TEXT:
──────────────────────────────
Another idea, and it could be fun, would be to examine examples of a variety of classic tube amps. Circuit design, component selection, even the materials used for the chassis and cabinets all play into the sound of an amp. I remember some conversations with Gary Croteau years ago when I was younger and dumber than I am now, when he was working on the first of his Juke amps. He was talking about how he was taking the circuits from some of his favorite classics and combining them into his own unique design. I wish I’d payed more attention as his amps are seriously cool.
──────────────────────────────
Extracted records:
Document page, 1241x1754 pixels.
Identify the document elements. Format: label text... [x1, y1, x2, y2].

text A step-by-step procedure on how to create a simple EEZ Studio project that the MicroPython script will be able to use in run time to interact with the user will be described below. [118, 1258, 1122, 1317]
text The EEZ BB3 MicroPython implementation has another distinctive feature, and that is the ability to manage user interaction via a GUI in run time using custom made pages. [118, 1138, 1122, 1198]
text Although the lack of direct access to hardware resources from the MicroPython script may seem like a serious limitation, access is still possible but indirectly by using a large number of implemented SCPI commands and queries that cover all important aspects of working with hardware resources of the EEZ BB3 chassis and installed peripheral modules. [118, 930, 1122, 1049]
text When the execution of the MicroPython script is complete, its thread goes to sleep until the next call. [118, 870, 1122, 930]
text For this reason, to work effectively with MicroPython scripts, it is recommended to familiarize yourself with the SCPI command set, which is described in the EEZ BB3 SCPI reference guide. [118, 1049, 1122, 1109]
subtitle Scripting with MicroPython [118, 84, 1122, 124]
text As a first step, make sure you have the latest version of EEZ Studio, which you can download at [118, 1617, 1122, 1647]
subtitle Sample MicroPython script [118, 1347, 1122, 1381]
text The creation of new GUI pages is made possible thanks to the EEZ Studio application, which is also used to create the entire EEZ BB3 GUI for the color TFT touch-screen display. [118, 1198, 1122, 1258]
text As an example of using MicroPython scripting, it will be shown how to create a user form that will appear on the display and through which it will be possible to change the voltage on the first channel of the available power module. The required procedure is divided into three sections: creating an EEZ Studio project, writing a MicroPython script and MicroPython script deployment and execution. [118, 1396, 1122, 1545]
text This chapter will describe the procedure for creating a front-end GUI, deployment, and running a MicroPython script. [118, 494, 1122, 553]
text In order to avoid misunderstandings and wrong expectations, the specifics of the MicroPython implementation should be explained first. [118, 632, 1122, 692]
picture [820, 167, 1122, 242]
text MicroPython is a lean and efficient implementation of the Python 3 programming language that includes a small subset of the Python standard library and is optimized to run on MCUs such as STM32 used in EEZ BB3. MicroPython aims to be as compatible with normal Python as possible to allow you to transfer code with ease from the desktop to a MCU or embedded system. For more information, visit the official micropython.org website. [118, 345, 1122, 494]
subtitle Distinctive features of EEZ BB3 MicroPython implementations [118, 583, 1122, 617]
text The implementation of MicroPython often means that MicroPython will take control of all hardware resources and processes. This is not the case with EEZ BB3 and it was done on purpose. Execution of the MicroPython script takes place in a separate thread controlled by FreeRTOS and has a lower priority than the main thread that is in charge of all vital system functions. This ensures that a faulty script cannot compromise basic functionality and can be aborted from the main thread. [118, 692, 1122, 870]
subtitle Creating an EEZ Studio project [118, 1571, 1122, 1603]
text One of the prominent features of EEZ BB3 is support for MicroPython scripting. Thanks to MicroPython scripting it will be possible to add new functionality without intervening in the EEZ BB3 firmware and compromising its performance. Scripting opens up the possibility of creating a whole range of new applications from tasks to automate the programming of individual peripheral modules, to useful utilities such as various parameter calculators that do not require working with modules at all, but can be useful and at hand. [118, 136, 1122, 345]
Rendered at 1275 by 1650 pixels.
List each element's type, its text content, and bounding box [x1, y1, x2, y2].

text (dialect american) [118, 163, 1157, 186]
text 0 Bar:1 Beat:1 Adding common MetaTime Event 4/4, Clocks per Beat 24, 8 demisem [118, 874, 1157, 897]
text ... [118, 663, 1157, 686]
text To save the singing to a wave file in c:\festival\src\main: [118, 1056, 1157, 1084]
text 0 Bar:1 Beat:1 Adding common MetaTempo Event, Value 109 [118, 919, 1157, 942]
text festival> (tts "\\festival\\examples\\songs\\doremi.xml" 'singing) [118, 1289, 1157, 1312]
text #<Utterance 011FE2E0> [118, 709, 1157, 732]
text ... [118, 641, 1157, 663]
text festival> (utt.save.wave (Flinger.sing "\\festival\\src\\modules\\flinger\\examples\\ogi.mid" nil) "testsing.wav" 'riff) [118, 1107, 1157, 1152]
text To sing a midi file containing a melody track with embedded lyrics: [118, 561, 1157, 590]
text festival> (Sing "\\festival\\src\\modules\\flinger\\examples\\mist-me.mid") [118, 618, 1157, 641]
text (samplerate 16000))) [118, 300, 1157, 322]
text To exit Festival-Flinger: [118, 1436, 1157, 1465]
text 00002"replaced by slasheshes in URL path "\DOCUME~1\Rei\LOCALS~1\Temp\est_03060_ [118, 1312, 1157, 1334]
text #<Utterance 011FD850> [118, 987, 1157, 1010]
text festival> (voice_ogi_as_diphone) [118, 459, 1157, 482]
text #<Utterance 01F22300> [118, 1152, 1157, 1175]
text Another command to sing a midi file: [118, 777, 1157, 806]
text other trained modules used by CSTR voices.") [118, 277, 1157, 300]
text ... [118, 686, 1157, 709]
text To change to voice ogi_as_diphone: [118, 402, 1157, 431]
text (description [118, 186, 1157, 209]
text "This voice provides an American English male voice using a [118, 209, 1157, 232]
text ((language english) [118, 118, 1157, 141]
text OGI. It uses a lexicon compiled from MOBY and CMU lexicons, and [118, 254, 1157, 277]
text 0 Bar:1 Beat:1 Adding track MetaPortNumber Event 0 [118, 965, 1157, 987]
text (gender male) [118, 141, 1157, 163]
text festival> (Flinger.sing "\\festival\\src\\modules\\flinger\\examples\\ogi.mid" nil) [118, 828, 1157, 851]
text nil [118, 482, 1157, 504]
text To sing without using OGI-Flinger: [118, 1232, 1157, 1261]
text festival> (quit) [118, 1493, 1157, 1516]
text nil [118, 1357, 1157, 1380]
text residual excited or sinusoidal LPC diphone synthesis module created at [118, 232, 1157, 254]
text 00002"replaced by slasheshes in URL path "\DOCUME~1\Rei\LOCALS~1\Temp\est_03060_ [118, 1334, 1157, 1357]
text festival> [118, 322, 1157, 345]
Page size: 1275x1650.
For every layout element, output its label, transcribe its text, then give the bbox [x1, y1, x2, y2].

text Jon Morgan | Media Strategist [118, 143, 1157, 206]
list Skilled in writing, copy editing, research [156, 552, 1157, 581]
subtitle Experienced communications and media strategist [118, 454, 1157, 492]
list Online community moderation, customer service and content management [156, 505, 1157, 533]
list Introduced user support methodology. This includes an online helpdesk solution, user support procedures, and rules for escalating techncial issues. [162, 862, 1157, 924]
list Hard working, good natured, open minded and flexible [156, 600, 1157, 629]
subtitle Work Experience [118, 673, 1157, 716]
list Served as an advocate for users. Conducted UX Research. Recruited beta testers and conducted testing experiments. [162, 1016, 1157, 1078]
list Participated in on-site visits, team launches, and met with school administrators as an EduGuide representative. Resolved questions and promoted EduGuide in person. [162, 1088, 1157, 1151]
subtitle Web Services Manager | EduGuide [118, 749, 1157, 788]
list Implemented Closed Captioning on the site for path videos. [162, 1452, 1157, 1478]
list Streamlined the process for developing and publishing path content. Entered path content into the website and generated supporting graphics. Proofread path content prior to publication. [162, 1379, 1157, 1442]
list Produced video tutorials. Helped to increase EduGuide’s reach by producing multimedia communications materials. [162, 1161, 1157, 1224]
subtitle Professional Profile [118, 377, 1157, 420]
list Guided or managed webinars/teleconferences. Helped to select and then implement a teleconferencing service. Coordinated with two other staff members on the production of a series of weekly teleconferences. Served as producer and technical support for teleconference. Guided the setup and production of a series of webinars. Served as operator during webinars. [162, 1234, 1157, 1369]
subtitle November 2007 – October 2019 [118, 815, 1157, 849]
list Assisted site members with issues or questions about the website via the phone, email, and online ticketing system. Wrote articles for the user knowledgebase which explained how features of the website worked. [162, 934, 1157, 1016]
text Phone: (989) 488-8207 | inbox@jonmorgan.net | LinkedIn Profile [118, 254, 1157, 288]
──────────────────────────────
GOALS:
1) Answer these from the passage on classic tube amps, each in a few words:
(a) Besides circuit design, what two things does the text say play into the sound of an amp?
(b) Who was working on the first of his Juke amps?
(c) Where did he take the circuits he combined into his own design?
2) Continue the passage on classic tube amps, starting after its final sentence.

OUTPUTS:
1)
(a) Component selection and the materials used for the chassis and cabinets.
(b) Gary Croteau.
(c) From some of his favorite classics.

2)
The tweed 5F6 4x10 Bassman (and possibly the JTM 45) have been well covered over the years, and there's lots of info about them online.  One amp that I don't think has been dissected enough (or, at least, I couldn't find that much 'nuts and bolts' info on) is the Marshall 18 watt.  I had joined the 18Watt.com website a few months ago, but I didn't find much there at the time that I couldn't find elsewhere online, and it wasn't comprehensive or very organized there at that time...and oddly enough, I couldn't find anything there on the VHT 18-watt handwired 'Standard' series of amps. which IMO is just a 18-watt Marshall-style amp with the 'TMB' (Treble/Middle/Bass) mod, and master volume control mod, factory installed.  I need to go find my log-in info and check what new stuff is going on there...especially since, just by looking at the innards of the Marshall 18-watt types of amps, they all seem to me to be pretty basic and really simple, maybe deceptively so...but they sound REALLY good.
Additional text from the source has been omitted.